What can my FSA card buy?

FSA

An FSA or a flexible spending account is an arrangement set up by your employers to help you pay for qualified medical and dental expenses.

Funds contributed to your FSA account are deducted from your paycheck and are not subject to income and payroll taxes.

The funds can be used like a debit card for qualified expenses and are not taxable.

However, the funds in an FSA card must be used up by the end of the plan year.
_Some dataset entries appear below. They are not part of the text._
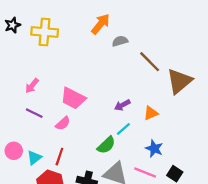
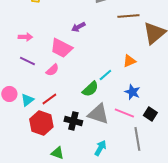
brown line: (150, 62) -> (128, 16), turned -50
pink arrow: (32, 86) -> (25, 37), turned -128
purple arrow: (122, 105) -> (78, 27), moved
red line: (59, 157) -> (49, 99), turned 35

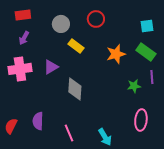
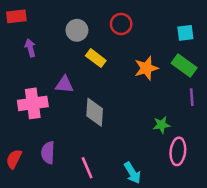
red rectangle: (23, 15) -> (16, 16), moved
purple arrow: (24, 38) -> (30, 48), turned 136
purple triangle: (51, 67) -> (64, 85), turned 35
pink cross: (20, 69) -> (33, 103), moved
green star: (134, 86) -> (161, 125), moved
Usually, this falls on March 15 of the following year.

Pros and Cons of FSA

Pros

One of the best reason to open a FSA account is to reduce your taxable income.

Secondly, you can spend these monies toward a qualified medical expenses tax-free

Cons

The funds must be spent through December 31 of year year or a grace period of two and a half months usually ending by March 15 of the following year.

The funds not used up or forfeited, although some plans will allow a $550 carry over.

For medical expense FSA, the limit for each employee is $2,750 and the same amount for a spouse if you’re married.

So what items can you purchase at a drug store or pharmacies with your FSA card?

FSA-eligible items

  •  Acne light therapy
  •  Athletic and orthopedic braces and supports
  •  Breast pumps and accessories
  •  Blood glucose monitors and testing strips
  •  Blood pressure monitors
  •  Condoms
  •  Contact lenses and supplies
  •  Denture cream and cleansers
  •  Eye drops
  •  First aid supplies and kits
  •  Glucosamine supplements
  •  Hot and cold packs
  •  Incontinence products
  •  Lip balm
  •  Motion sickness aids
  •  Nasal spray
  •  Pregnancy and fertility tests
  •  Prenatal vitamins
  •  Reading glasses
  •  Shoe insoles and inserts
  •  Sunscreens with SPF ratings of 15 and above
  •  Thermometers
  •  Vaporizers and inhalers
  •  Walking aids and wheelchairs

FSA-eligible items after CARES act

  •  Acne medication and treatments
  •  Antacids and acid reducers
  •  Anti-arthritis medications
  •  Antibacterial gels and ointments
  •  Anti-diarrheal products and laxatives
  •  Antihistamines and allergy prevention and treatment drugs
  •  Anti-itch medications and creams
  •  Cold and flu remedies
  •  Decongestants
  •  Diaper rash creams and ointments
  •  Hemorrhoid treatments
  •  Incontinence supplies
  •  Medical supplies
  •  Medicated lotions and sunscreens
  •  Medicated personal products
  •  Menstrual products
  •  Oral care products
  •  Pain relievers, including menstrual and migraine relief products
  •  Sinus products
  •  Sleep aids
  •  Smoking cessation products
  •  Sunscreens with SPF ratings below 15

Final Thoughts

In a way, an FSA account is very similar to an HSA account. I chose not to open an FSA account and instead opted for an HSA account after weighing the pros versus the cons of each account.

However, depending on your situation, a FSA account might be beneficial to you. My main purpose for writing this article is to list the items that are FSA eligible and the additional items that are FSA eligible post CARES act.

As they always say, use it before you lost it!